Artificial intelligence as the missing integrator in heart failure care - from remote monitoring to personalized therapy

Scritto il 23/03/2026
da Jacek Kubica

Cardiol J. 2026;33:e00226032. doi: 10.5603/cj.111624.

ABSTRACT

Heart failure (HF) remains a leading cause of morbidity, mortality, and healthcare utilization worldwide, despite the availability of effective evidence-based therapies. The principal challenge is no longer the absence of treatment options but the limited capacity of traditional care models to deliver guidelinedirected medical therapy (GDMT) consistently and at scale. The COVID-19 pandemic exposed the fragility of hospital-centered HF care, highlighting the need for more resilient, patient-centered management strategies. Remote monitoring (RM) has been proposed as a solution, yet its clinical impact has been inconsistent due to fragmented data streams, declining patient adherence, and heavy reliance on continuous human oversight. Artificial intelligence (AI) offers an opportunity to address these limitations by integrating multidimensional clinical data, enabling earlier detection of deterioration, supporting adherence, and prioritizing clinically meaningful interventions. Emerging evidence suggests that AI-assisted workflows can accelerate GDMT optimization and improve surrogate and clinical outcomes when implemented within supervised care pathways.
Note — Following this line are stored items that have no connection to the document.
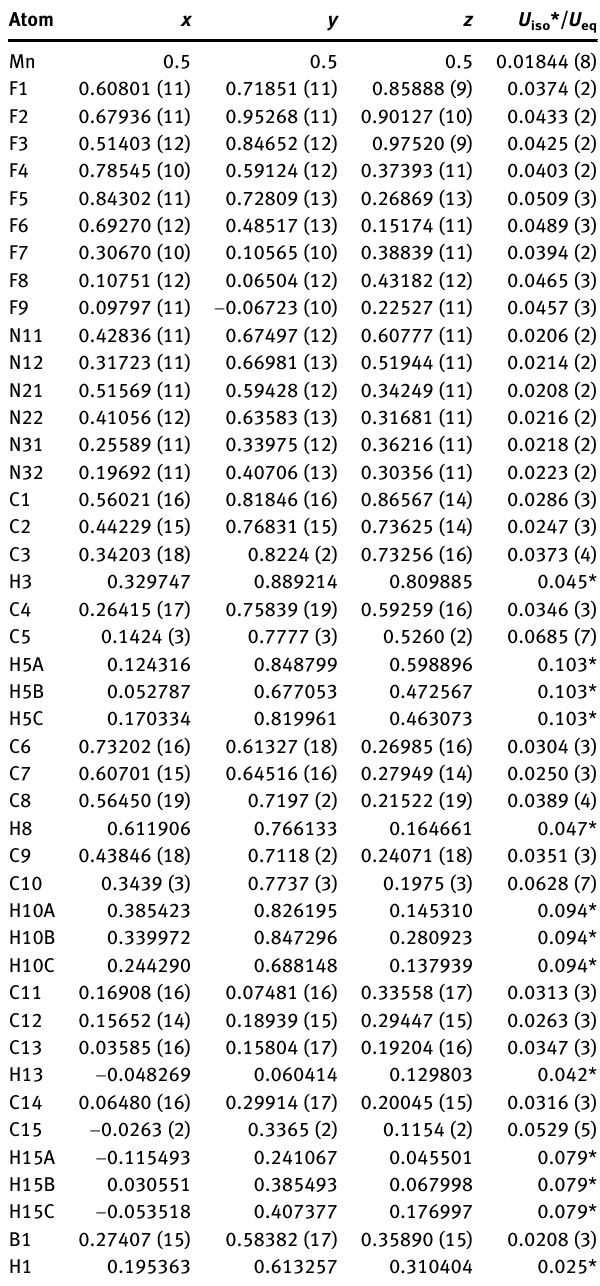
Table  : Fractional atomic coordinates and isotropic or equivalent isotropic displacement parameters (Å 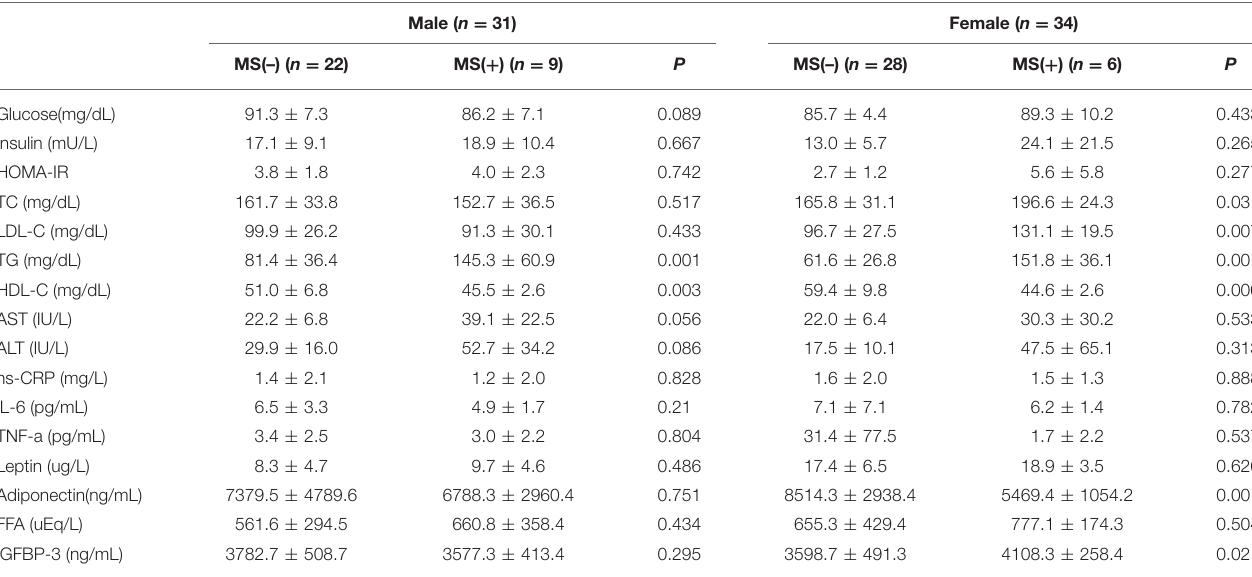
TABLE 3 | Comparison of biochemistry parameters in obese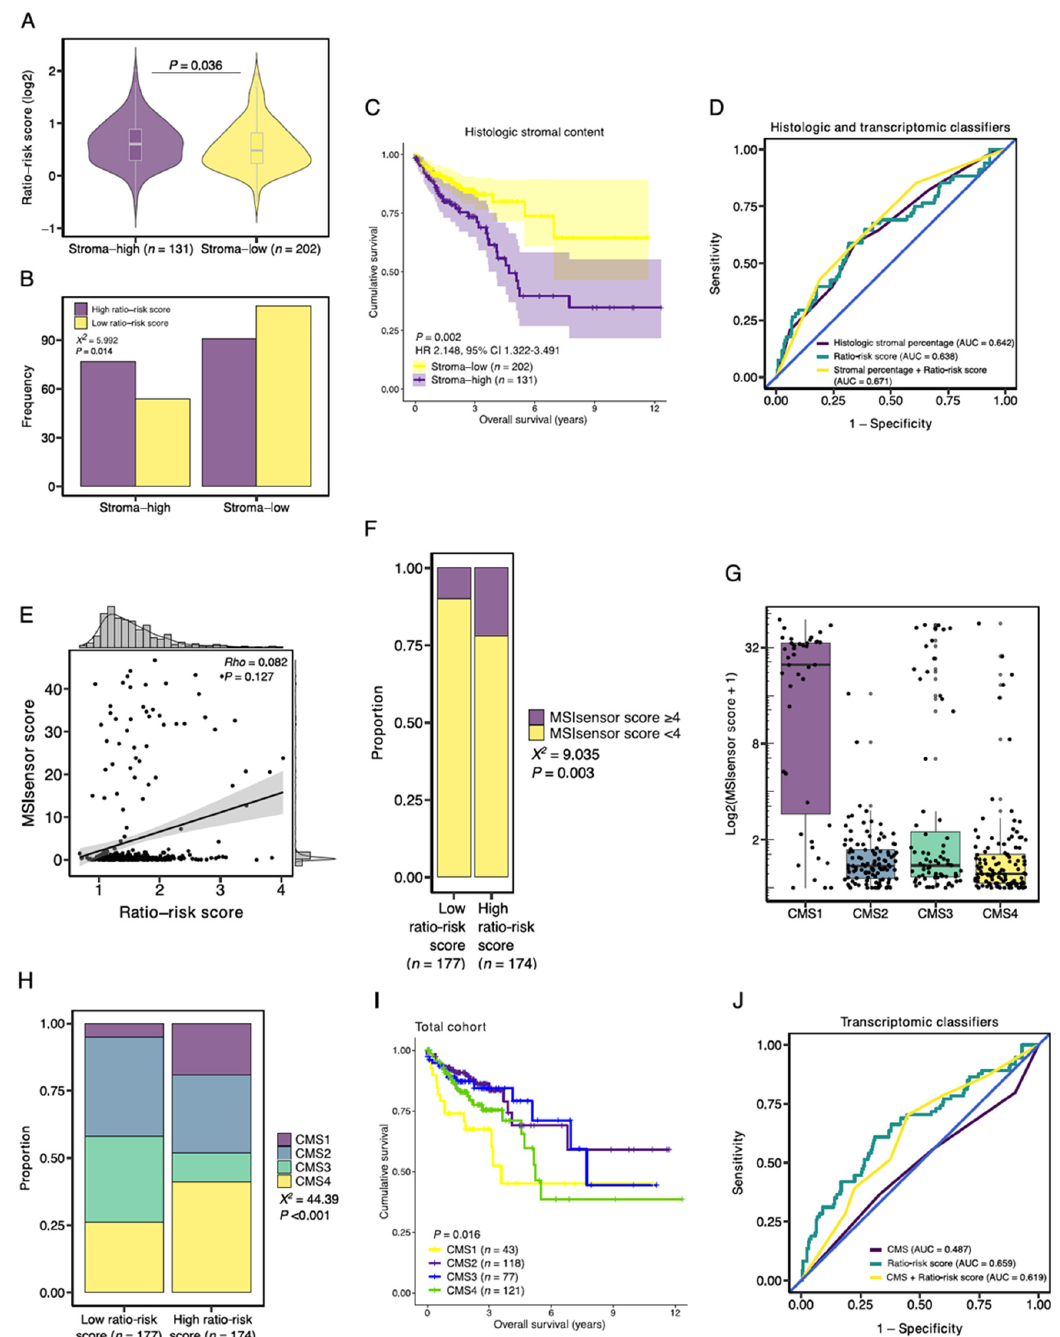
Figure 7. Association of the stromal-epithelial signature ratio with established histologic and molecular tumor characteristics. ( A ) Median ratio-risk score for the stroma-high and stroma-low populations as categorized by the TSR. ( B ) Frequency barplot for high and low ratio-risk scores stratified by the TSR. ( C ) Kaplan-Meier curve of the overall survival for the histologic stroma-high and stroma-low tumors. ( D ) Prognostic performance of histologic intratumoral stromal percentage and the ratio-risk scores. ( E ) Correlation between the continuous MSIsensor scores and ratio-risk scores. ( F ) Proportion of MSIsensor scores in the high and low-ratio risk score tumors. ( G ) MSIsensor scores and consensus molecular subtypes (CMS). ( H ) Proportion of consensus molecular subtypes (CMS) in the high and low-ratio risk score tumors. ( I ) Kaplan-Meier curve of the overall survival for the CMS. ( J ) Prognostic performance of the CMS and the ratio-risk scores. AUC, area under the curve; X 2 , Pearson Chi-Square; Rho, Spearman’s rho.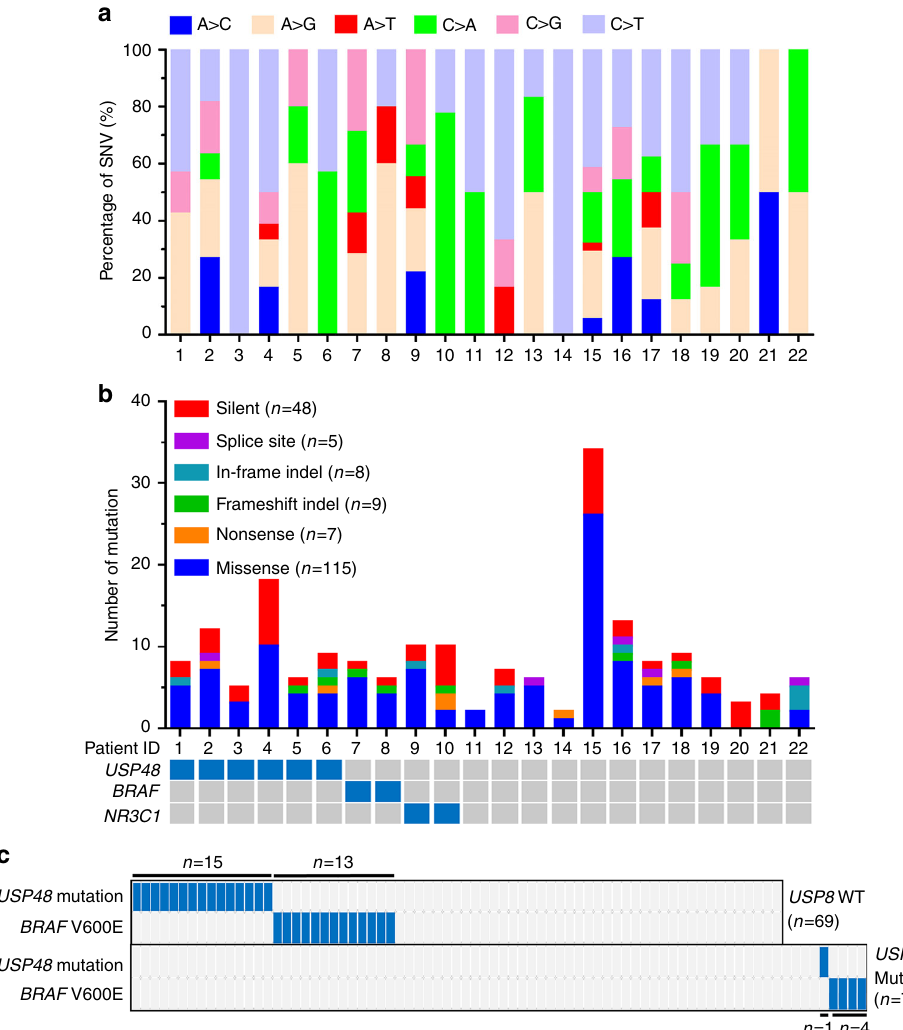
Fig. 1 Whole-exome sequencing and targeted sequencing in corticotroph adenomas. a Percentage of non-silent somatic SNVs identi fi ed by whole-exome sequencing in 22 subjects with corticotroph adenomas carrying wild-type USP8 . b The number and type of somatic mutations identi fi ed by whole-exome sequencing (top). The mutational status of the indicated genes in each patient is shown at the bottom. c Mutation frequency of the indicated genes in corticotroph adenomas with wild-type or mutated USP8 by targeted sequencing. Each column represents a single case. n : number of subjects. Patients with the indicated mutations are marked in blue ( b, c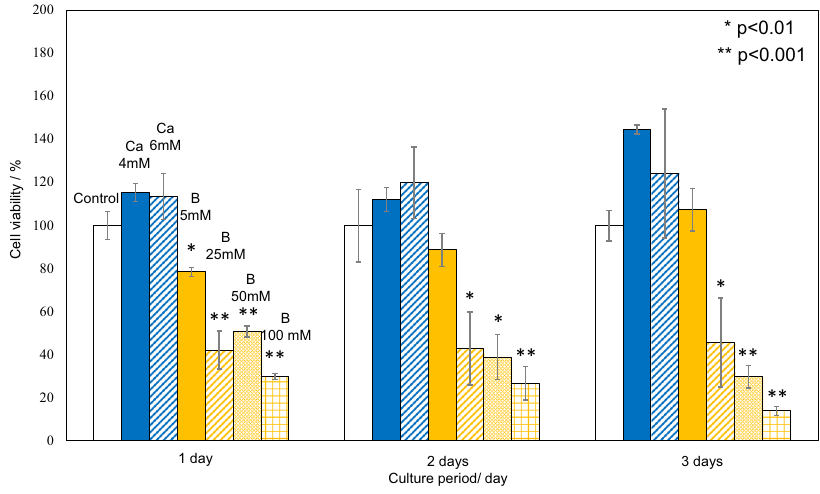
Fig. 8 Effect of low amount of calcium and borate ions on cell viability of L929 cells. *, **: statistical signi fi cant difference against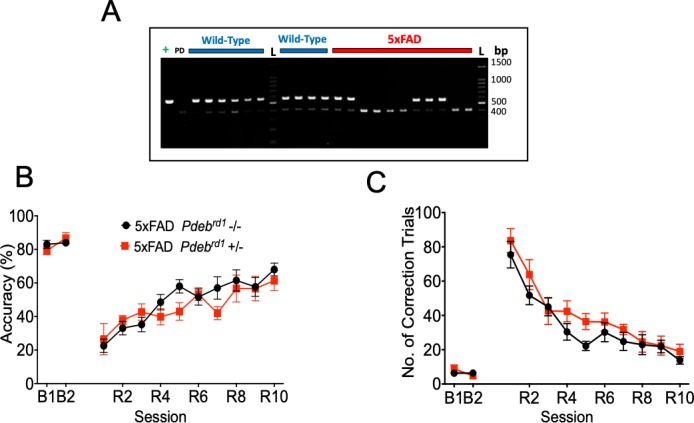
PDEBrd1 mutation effect in the behaviour of 5xFAD mice.(A) Representative genotyping results. 5xFAD mice (red) and WT controls (blue) were genotyped as described. In the first lane, there is a positive control (+) for the 550 bp Pdebrd1 mutant allele obtained from FVB/NJ mice, followed by a WT control for the 400 bp wild-type PDEB allele (WT). Ladder (L). (B) 10 months old 5xFADPdebrd1-/- and 5xFADPdebrd1+/- evaluated in the PVD task.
This has led to the concept of next-generation remote monitoring (NGRM), in which AI analyzes longitudinal physiological and behavioral signals to generate context-aware alerts and actionable recommendations while reducing clinical workload. Successful implementation, however, requires rigorous validation, clear governance, integration with clinical workflows, and safeguards for safety, equity, and accountability. When embedded within structured HF care pathways, AI-enabled monitoring may help bridge the persistent gap between evidence and real-world implementation.